But even those with a vested interest in the issue might be surprised at what’s brought to light in Frozen River, a dramatic story based on real accounts of immigrant smuggling across the Canadian border in upstate New York.
Specifically, the film takes place on the Mohawk reservation, which straddles both New York and Quebec along the St. Lawrence River, where immigration laws are fuzzy and enforcement in conjunction with American authorities is lax.
The issue attracted the attention of filmmaker Courtney Hunt more than a decade ago, and she has been developing it as a cinematic idea ever since. She originally made a short film in 2004 and eventually secured enough financing to turn it into a feature.
The immigration issue provides the backdrop for the character-based story of Ray (Melissa Leo), a struggling single mother living just outside the reservation who can’t hold down a job long enough to finance a house and support her two sons.
Out of desperation, Ray reluctantly teams up with Lila (Misty Upham), a Mohawk smuggler who regularly embarks in the dangerous practice of driving immigrants at night across the frozen river in the trunk of her car. Ray tries to elude capture while raising enough cash for her family’s new doublewide trailer.
“Looking closer at it, I realized that women often were involved in the smuggling, and I thought that was interesting,” Hunt said by phone. “As I got to know a lot of the people up there, I realized that the scenario of a single mother doing this was very plausible.
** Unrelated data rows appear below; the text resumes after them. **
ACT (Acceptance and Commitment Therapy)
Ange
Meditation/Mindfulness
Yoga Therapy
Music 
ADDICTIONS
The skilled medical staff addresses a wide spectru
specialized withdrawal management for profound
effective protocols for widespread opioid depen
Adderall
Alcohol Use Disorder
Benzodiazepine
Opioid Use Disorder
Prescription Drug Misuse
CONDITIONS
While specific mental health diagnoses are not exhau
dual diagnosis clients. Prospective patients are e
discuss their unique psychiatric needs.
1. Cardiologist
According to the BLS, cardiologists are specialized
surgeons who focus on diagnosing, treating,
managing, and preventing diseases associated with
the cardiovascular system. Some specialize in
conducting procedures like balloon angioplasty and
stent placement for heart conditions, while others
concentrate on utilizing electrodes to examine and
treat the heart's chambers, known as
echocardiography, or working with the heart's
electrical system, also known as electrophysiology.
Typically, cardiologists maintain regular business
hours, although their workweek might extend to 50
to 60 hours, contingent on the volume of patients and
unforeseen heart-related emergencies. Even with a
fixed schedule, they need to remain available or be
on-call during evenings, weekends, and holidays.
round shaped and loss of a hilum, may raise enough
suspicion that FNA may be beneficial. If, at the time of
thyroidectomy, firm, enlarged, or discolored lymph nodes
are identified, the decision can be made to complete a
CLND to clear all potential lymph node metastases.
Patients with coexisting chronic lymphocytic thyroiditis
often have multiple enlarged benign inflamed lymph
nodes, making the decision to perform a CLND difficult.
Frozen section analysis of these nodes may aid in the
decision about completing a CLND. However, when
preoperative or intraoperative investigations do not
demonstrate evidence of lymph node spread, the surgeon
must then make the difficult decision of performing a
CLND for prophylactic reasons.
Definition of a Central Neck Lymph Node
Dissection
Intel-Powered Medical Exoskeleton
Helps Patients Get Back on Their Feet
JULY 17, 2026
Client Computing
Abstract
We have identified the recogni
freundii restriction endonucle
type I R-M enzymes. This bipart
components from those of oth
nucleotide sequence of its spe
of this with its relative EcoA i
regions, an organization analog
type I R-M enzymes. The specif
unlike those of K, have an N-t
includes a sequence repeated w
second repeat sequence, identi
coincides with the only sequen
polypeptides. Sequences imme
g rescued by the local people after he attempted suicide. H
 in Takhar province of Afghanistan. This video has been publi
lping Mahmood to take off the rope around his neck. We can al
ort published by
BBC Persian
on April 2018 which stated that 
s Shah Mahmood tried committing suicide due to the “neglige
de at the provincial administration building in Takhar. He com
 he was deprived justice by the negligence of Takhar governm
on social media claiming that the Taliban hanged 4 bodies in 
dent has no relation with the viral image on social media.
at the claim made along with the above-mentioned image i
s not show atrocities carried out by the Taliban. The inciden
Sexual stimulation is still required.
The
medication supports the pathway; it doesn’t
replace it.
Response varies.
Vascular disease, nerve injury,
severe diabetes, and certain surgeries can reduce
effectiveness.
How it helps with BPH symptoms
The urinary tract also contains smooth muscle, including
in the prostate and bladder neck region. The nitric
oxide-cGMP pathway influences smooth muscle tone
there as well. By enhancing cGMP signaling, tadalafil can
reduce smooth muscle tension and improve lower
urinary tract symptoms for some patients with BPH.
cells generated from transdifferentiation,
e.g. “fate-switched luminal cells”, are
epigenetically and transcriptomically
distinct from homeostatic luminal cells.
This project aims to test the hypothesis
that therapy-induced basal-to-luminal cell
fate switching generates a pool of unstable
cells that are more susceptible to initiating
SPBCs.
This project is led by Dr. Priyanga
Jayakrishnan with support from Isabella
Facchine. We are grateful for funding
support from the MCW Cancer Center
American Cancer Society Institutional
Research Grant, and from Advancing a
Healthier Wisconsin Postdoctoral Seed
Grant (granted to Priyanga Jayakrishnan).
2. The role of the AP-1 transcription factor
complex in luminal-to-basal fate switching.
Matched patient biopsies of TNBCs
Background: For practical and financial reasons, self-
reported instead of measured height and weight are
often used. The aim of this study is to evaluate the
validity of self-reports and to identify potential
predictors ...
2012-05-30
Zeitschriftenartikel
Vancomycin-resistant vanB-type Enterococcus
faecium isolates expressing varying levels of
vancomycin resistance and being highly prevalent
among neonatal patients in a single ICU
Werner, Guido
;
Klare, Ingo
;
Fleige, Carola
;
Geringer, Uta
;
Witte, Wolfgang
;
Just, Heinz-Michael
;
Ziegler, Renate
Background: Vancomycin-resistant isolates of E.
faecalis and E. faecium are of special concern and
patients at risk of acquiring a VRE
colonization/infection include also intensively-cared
The kind of people who were doing this were desperate enough to take some risk, and the other options open to them were limited.”
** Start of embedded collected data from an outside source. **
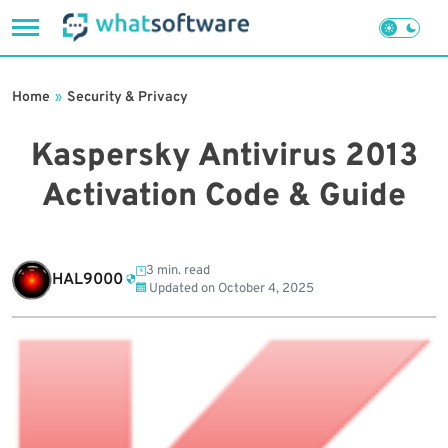
Skip
to
Home
»
Security & Privacy
content
Kaspersky Antivirus 2013
Activation Code & Guide
3 min. read
HAL9000
Updated on
October 4, 2025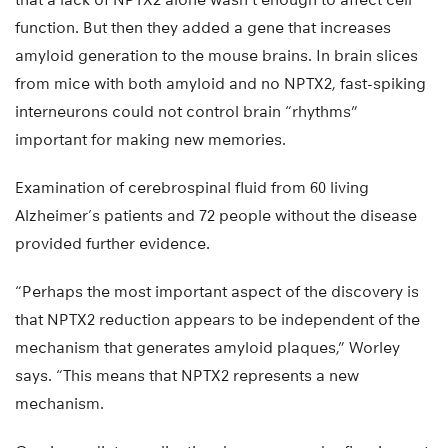
function. But then they added a gene that increases
amyloid generation to the mouse brains. In brain slices
from mice with both amyloid and no NPTX2, fast-spiking
interneurons could not control brain “rhythms”
important for making new memories.
Examination of cerebrospinal fluid from 60 living
Alzheimer’s patients and 72 people without the disease
provided further evidence.
“Perhaps the most important aspect of the discovery is
that NPTX2 reduction appears to be independent of the
mechanism that generates amyloid plaques,” Worley
says. “This means that NPTX2 represents a new
mechanism.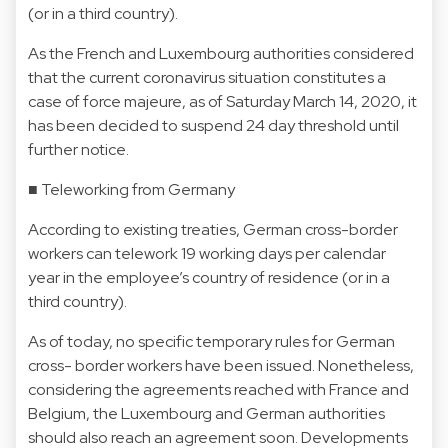
(or in a third country).
As the French and Luxembourg authorities considered
that the current coronavirus situation constitutes a
case of force majeure, as of Saturday March 14, 2020, it
has been decided to suspend 24 day threshold until
further notice.
■ Teleworking from Germany
According to existing treaties, German cross-border
workers can telework 19 working days per calendar
year in the employee’s country of residence (or in a
third country).
As of today, no specific temporary rules for German
cross- border workers have been issued. Nonetheless,
considering the agreements reached with France and
Belgium, the Luxembourg and German authorities
should also reach an agreement soon. Developments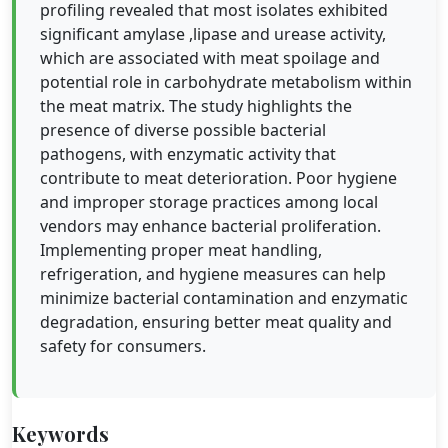
profiling revealed that most isolates exhibited
significant amylase ,lipase and urease activity,
which are associated with meat spoilage and
potential role in carbohydrate metabolism within
the meat matrix. The study highlights the
presence of diverse possible bacterial
pathogens, with enzymatic activity that
contribute to meat deterioration. Poor hygiene
and improper storage practices among local
vendors may enhance bacterial proliferation.
Implementing proper meat handling,
refrigeration, and hygiene measures can help
minimize bacterial contamination and enzymatic
degradation, ensuring better meat quality and
safety for consumers.
Keywords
Hunt said she spent more than eight years visiting the Mohawk reservation on and off, researching the topic and meeting those involved in order to develop believable characters.
“There were very different points of view within the reservation, with the white culture and the Mohawk culture living side by side and knowing very little about each other,” Hunt said. “After [Sept. 11], I had become aware that they were smuggling more illegal immigrants across the border, and the stakes were much higher.”
Despite its topicality and proximity to New York City, where the Sept. 11 attacks were more prominent, immigrant smuggling in Canada generally doesn’t receive the attention that it does across the Mexican border. But Hunt said authorities along the St. Lawrence recently have started to cooperate more in an effort to tighten border security.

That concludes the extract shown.